As the above analysis suggests, protein binding can be altered by adjusting the properties of the
application buffer (see Figure 6). Key properties that can be usefully modified include the buffer's
ionic strength and acidity, and the level of coprecipitating agents employed.
Ionic Strength. Within a defined range of ionic strength, the solubility of a typical protein
increases in direct proportion to the salt content of the application buffer. Because it is desirable to
minimize the molecular stability of a capture protein in solution, the ionic strength of the solution
should be kept as low as possible. Doing so will increase the speed of protein binding. Developers
should also be aware that high salt concentrations can cause precipitation of proteins, and that the
presence of large quantities of salt during drying can interfere with the sensitivity and stability of
the test.
Acidity. The pH level of an application buffer can have a significant effect on its properties. The
solubility of a typical protein is at its minimum at its isoelectric point. Since developers are aiming
to minimize the molecular stability of the capture protein in solution, the ideal pH of the application
buffer should therefore be at about the isoelectric point of the capture protein being used.
Coprecipitating Agents. When modifying an application buffer, developers may choose to add a
destabilizing or coprecipitating agent in order to reduce the stability of the protein molecules in
solution. The action of such coprecipitating agents relies on the differing stability that the fc and
f(ab) regions of the IgG molecule have toward the agents used.11 The structure of the fc region is
far more likely to be degraded by the action of coprecipitating agents. Partial destabilization of the
fc regions leads to the exposure of more-hydrophobic groups that are normally hidden within the
protein structure. Thus, regardless of which mechanism is accepted for the binding of proteins to
nitrocellulose, the increase in protein hydrophobicity resulting from the use of such coprecipitating
agents will improve protein binding.
Figure 6. Varied results from capture lines of 1mg/ml mouse IgG applied using different
buffers: (a) 10 mmol phosphate, pH 7.2; (b) 10 mmol phosphate + 3% methanol, pH 7.2;
(c) 10 mmol phosphate + 150 mmol NaCl + 3% methanol, pH 7.2; (d) 50 mmol
phosphate + 150 mmol NaCl + 1% BSA, pH 7.2; (e) 50 mmol phosphate + 150 mmol
NaCl, pH 7.2; (f) 50 mmol phosphate + 150 mmol NaCl, pH 6.0. All samples were
detected by a 40 nmol gold-conjugated goat antimouse IgG antibody.
The most commonly used coprecipitating agent is alcohol, which can be recommended for a
number of reasons. The presence of alcohol helps to rewet the membrane, reduces any static
charge it may have, and has a destabilizing effect on the protein in solution. Levels of between 3
and 5% methanol can give considerable improvement in the performance of a membrane used for
an immunoassay.3
The use of alcohol to improve protein binding to a solid phase has been known for several years in
the production of ELISA plates, and is now regarded as a standard protocol. 11,12 The influence of
aliphatic alcohols on binding in nitrocellulose membranes was first reported in 1980, while a 1%
isopropanol solution is widely used as a fixing solution in protein blotting experiments. 6,13
Although other materials such as diethylaminoethyl or ammonium sulfate can sometimes have
beneficial effects when used as coprecipitating agents, they are generally less desirable than
alcohol. Even small variations in the concentration of these types of materials can have severe
effects on the degree of protein precipitation. For this reason, precipitating agents other than
alcohols should generally not be used.
Considering the points outlined above, a buffer comprised of 10 mmol phosphate +3% methanol
pH 7 is suggested for initial development studies. Although such a buffer will not prove optimal for
all applications, it offers a very good starting point for the development process.

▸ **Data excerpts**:
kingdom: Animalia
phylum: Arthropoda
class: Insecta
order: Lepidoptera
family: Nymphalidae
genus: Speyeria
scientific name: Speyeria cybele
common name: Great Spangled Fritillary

...

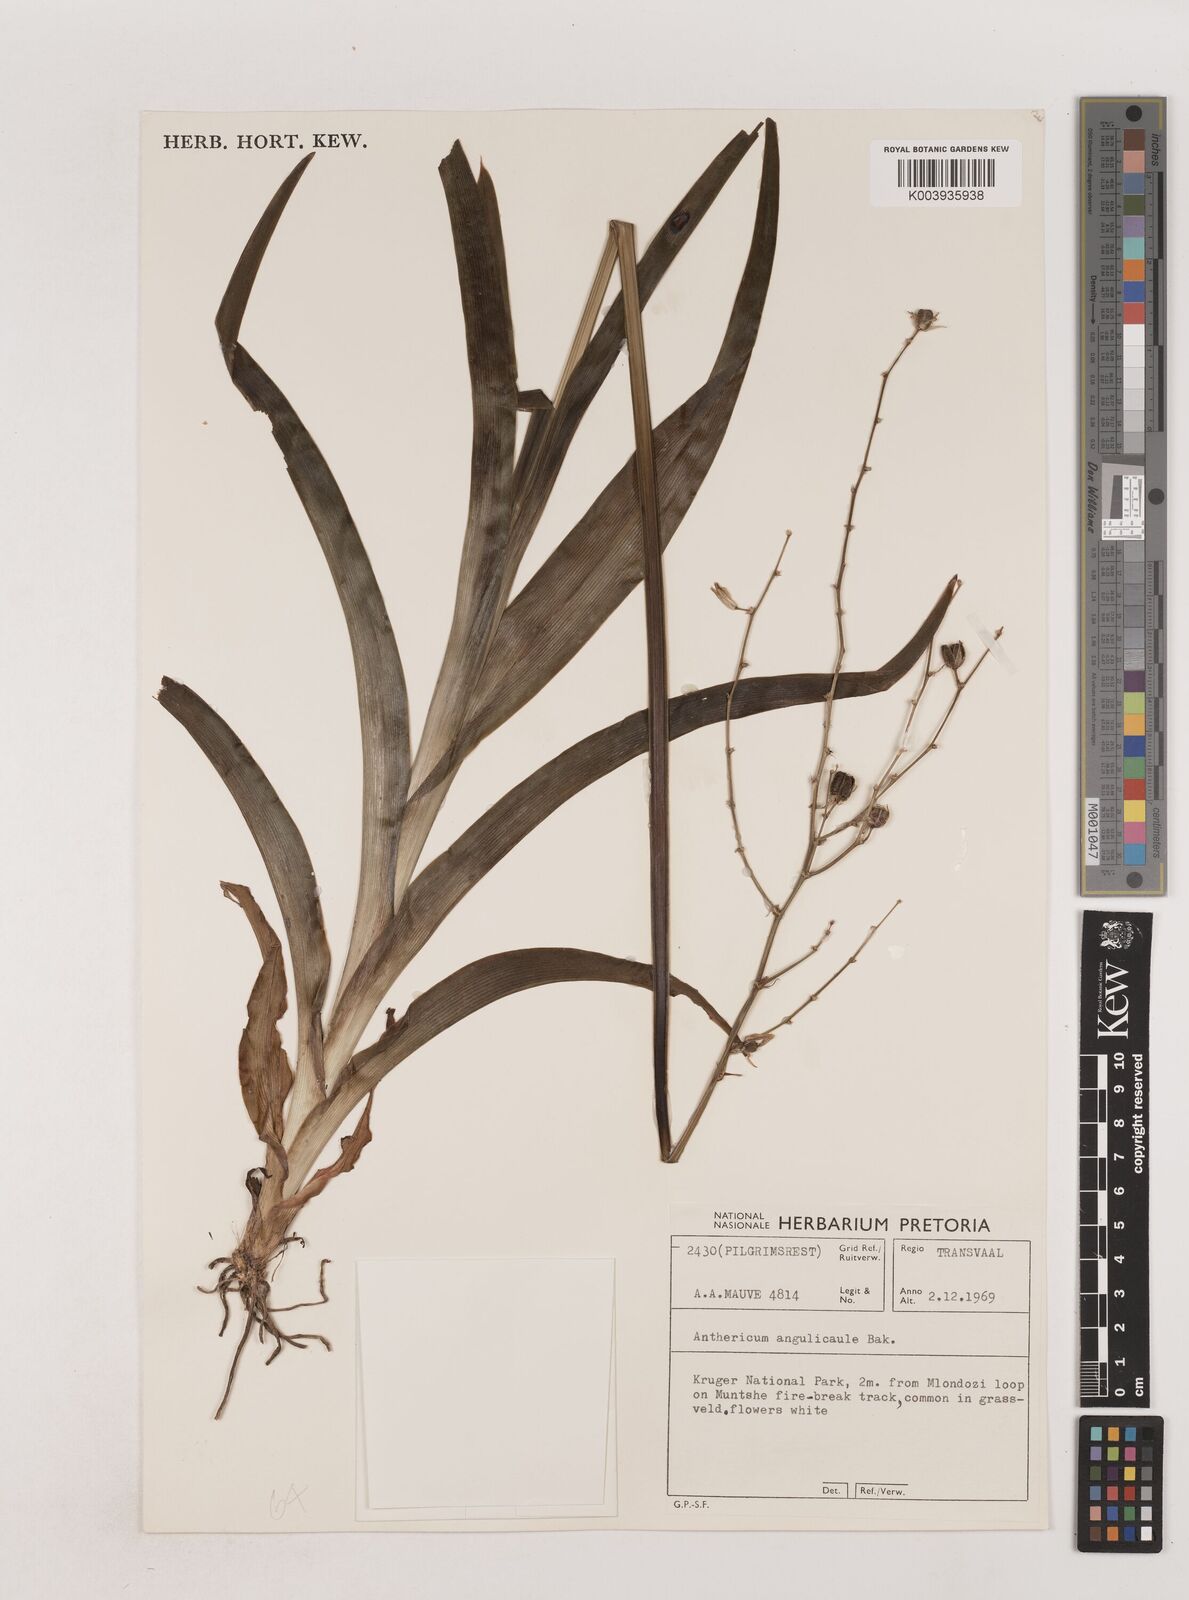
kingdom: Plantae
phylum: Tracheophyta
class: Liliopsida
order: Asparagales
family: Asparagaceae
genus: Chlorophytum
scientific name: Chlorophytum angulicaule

--

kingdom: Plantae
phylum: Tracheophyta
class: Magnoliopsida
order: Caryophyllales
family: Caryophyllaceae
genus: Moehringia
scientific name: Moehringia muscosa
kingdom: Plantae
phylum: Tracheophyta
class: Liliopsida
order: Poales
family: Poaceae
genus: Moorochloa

▸ **TASK OBJECTIVE**: In the text on application buffers, which buffer is suggested for initial development studies?

▸ **FINISHED TASK**: A buffer of 10 mmol phosphate + 3% methanol at pH 7.